%
% NOTE -- ONLY EDIT THE .Rnw FILE!!!  The .tex file is
% likely to be overwritten.
%
%\VignetteIndexEntry{Grouping FTICR-MS data with xcms}
%\VignetteKeywords{preprocess, analysis}
%\VignettePackage{xcms}
\documentclass[12pt]{article}

\usepackage{hyperref}

\newcommand{\Robject}[1]{{\texttt{#1}}}
\newcommand{\Rfunction}[1]{{\texttt{#1}}}
\newcommand{\Rpackage}[1]{{\textit{#1}}}
\newcommand{\Rclass}[1]{{\textit{#1}}}
\newcommand{\Rmethod}[1]{{\textit{#1}}}
\newcommand{\Rfunarg}[1]{{\textit{#1}}}

\textwidth=6.2in
\textheight=8.5in
%\parskip=.3cm
\oddsidemargin=.1in
\evensidemargin=.1in
\headheight=-.3in

\begin{document}
\title{Grouping FTICR-MS data with xcms}
\author{J. Bargsten}
\maketitle

\section*{Introduction}

This document describes how to use \Rpackage{xcms} for aligning multiple MS
spectra against each other.

\section{Prerequisites}
Lots of Preprocessing has to be done before the data is ready for aligning.
First of all \Rpackage{xcms} and \Rpackage{MassSpecWavelet}
are needed for further processing.

<<LoadLib>>=
library(xcms)
library(MassSpecWavelet)
@

This documentation uses raw mzdata files from \Rpackage{msdata} as example data
set. Assuming that \Rpackage{msdata} is installed, we locate the path of the
package and extract the datafiles.

<<LoadData>>=
library(msdata)
mzdatapath <- system.file("fticr", package = "msdata")
mzdatafiles <- list.files(mzdatapath, recursive = TRUE, full.names = TRUE)
cat("Starting xcmsDirect.Rnw")
@

The \Rmethod{xcmsSet}-Constructor parses the given files and applies
peakpicking using the MassSpecWavelet algorithm, leading to a \Robject{xcmsSet}
object with 2 sampleclasses, ham4 and ham5, and 5 samples, respectively.

<<ProcessData>>=
data.mean <- "data.mean"
xs <- xcmsSet(
        method="MSW",
        files=mzdatafiles,
        scales=c(1,4,9),
        nearbyPeak=T,
        verbose.columns = FALSE,
        winSize.noise=500,
        SNR.method="data.mean",
        snthr=10
)
@
\section{Calibration}
\Rmethod{calibrate} can be used to correct the m/z values in a \Robject{xcmsSet}. It needs a xcmsSet and a list of m/z value which should be found in the object.
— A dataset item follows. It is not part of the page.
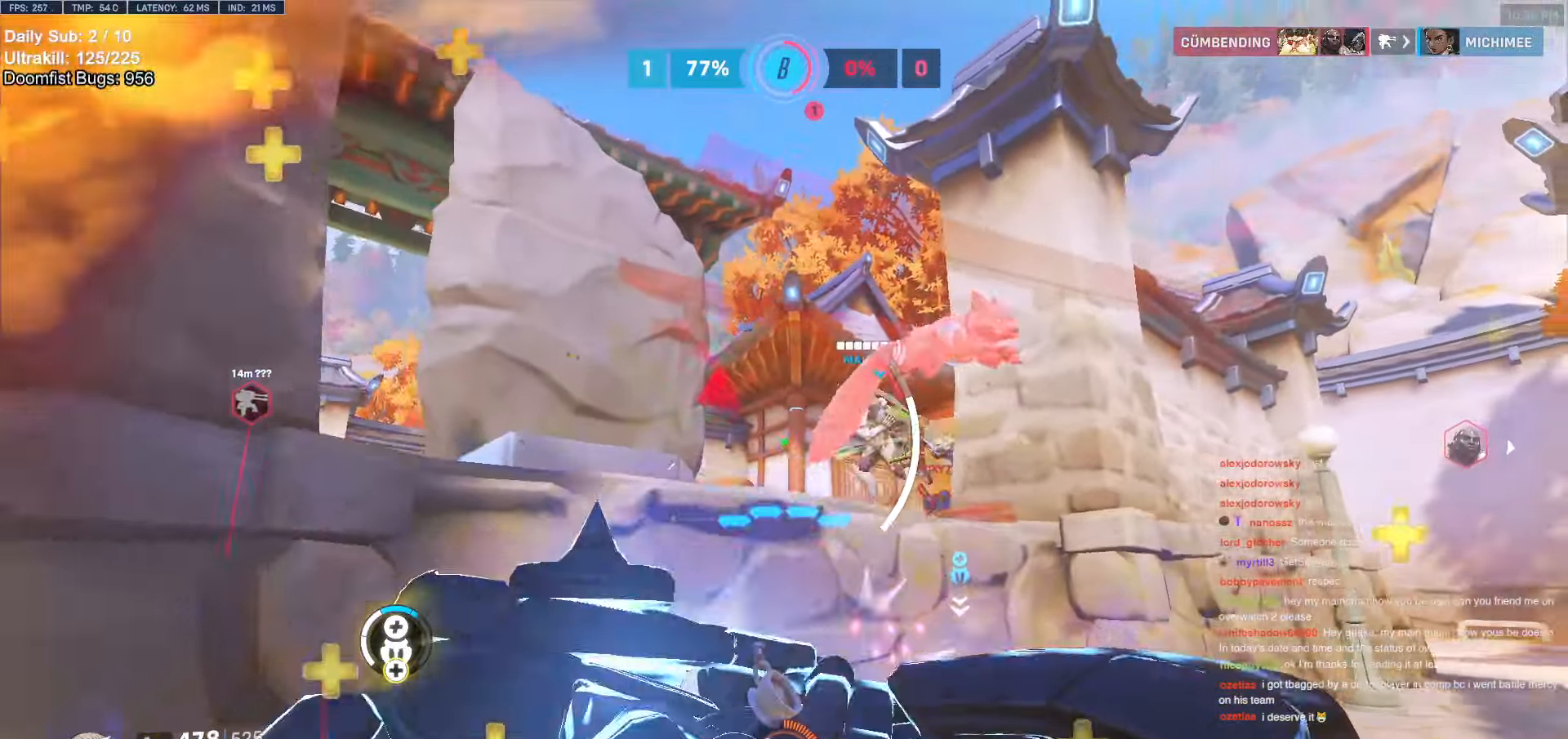
{"keys": ["s"], "mouse": ["left"], "events": [[100, "shift", "down"], [200, "a", "down"], [200, "space", "down"], [250, "a", "up"], [250, "d", "down"], [250, "shift", "up"], [333, "space", "up"], [433, "mouse_left", "down"], [483, "d", "up"]]}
To show this on a example a sample of ham4 is created and discalibrated a bit after getting some m/z:

<<CreateExample>>=

xs4 <- xcmsSet(
		method = "MSW",
		files = mzdatafiles[1],
		scales = c(1,4, 9),
		nearbyPeak = T,
		verbose.columns = FALSE,
		winSize.noise = 500,
		SNR.method = "data.mean",
		snthr = 10)

masslist <- xs4@peaks[c(1,4,7),"mz"]
xs4@peaks[,"mz"] <- xs4@peaks[,"mz"] + 0.00001*runif(1,0,0.4)*xs4@peaks[,"mz"] + 0.0001
@

The \Robject{xcmsSet} now can be calibrated again with the m/z from the masslist. The plot shows the reference masses with the distances to the found ones and the regression-line.

<<Calibrate include = FALSE, fig = TRUE, eps = FALSE, width = 5, height = 4>>=
xs4c <- calibrate(xs4,
		wishlist=masslist,
		method="edgeshift",
		mzabs=0.0001,
		mzppm=5,
		neighbours=3,
		plotres=TRUE
		)
@



The method "shift" adds a value to each m/z, "linear" does a regression and edgeshift does a regression but uses a shift before the smallest and after the biggest m/z from the wishlist.
\\
These steps are necessary to create a usable input for \Rmethod{mzClust}.
However, if you have already stored the data in a \Robject{xcmsSet}, you can
skip the steps above.

\section{Aligning}
Now we can align \Robject{xs} with \Rmethod{mzClust}. The result is a clone of
\Robject{xs} enhanced by the result of \Rmethod{mzClust}. For a description of
the arguments \Rmethod{mzClust} takes, see helppage of the function.

<<MzClust>>=
xsg <- group(xs, method="mzClust")
xsg
@

\Rmethod{mzClust} stores the grouping information like the standard
\Rmethod{group} method of \Rpackage{xcms} suited for retrieval via
\Rmethod{groups} and \Rmethod{groupidx}. An example is shown below.

<<ShowGroups>>=
groups(xsg)[1:10,]
peaks(xsg)[groupidx(xsg)[[1]]]
@



\section{Postprocessing}
In most cases not all samples are in one group. This can be the origin of
serious problems in code, which is based on e.g.
\Rmethod{groupval}. \Rmethod{groupval} sets missing peaks to NA. The solution
is \Rmethod{fillPeaks}. It changes all NA values to random noise based on the raw
data file.
<<FillPeaks>>=
groupval(xsg)[1,]
xsgf <- fillPeaks(xsg, method="MSW")
groupval(xsgf, "medret", "into")[1:10,]
@

The results are suited for instance for heatmaps, etc.


\section{Analyzing and Visualizing Results}

A report showing the most statistically significant differences in
analyte intensities can be generated with the \Rmethod{diffreport}
method. It will automatically sho wthe superimposed peaks in the
spectra for a given number of them, in this case 10. Several of those
chromatograms are shown in Figure~\ref{eic}.

\begin{figure}
\begin{center}
\begin{tabular}{cc}
\includegraphics[width=0.49\textwidth]{example_spec/001}&
\includegraphics[width=0.49\textwidth]{example_spec/002}\\
\includegraphics[width=0.49\textwidth]{example_spec/003}&
\includegraphics[width=0.49\textwidth]{example_spec/004}\\
\end{tabular}
\end{center}
\caption{\label{eic}
Auto-generated extracted spectra for the top three
differentially regulated ions. Darkened lines indicate where the
peaks were integrated for quantitation.}
\end{figure}

<<AnalysisVisualize>>=
reporttab <- diffreport(xsgf, "ham4", "ham5", "example", eicmax=4,
                        h=480, w=640)
reporttab[1:4,]
@

\end{document}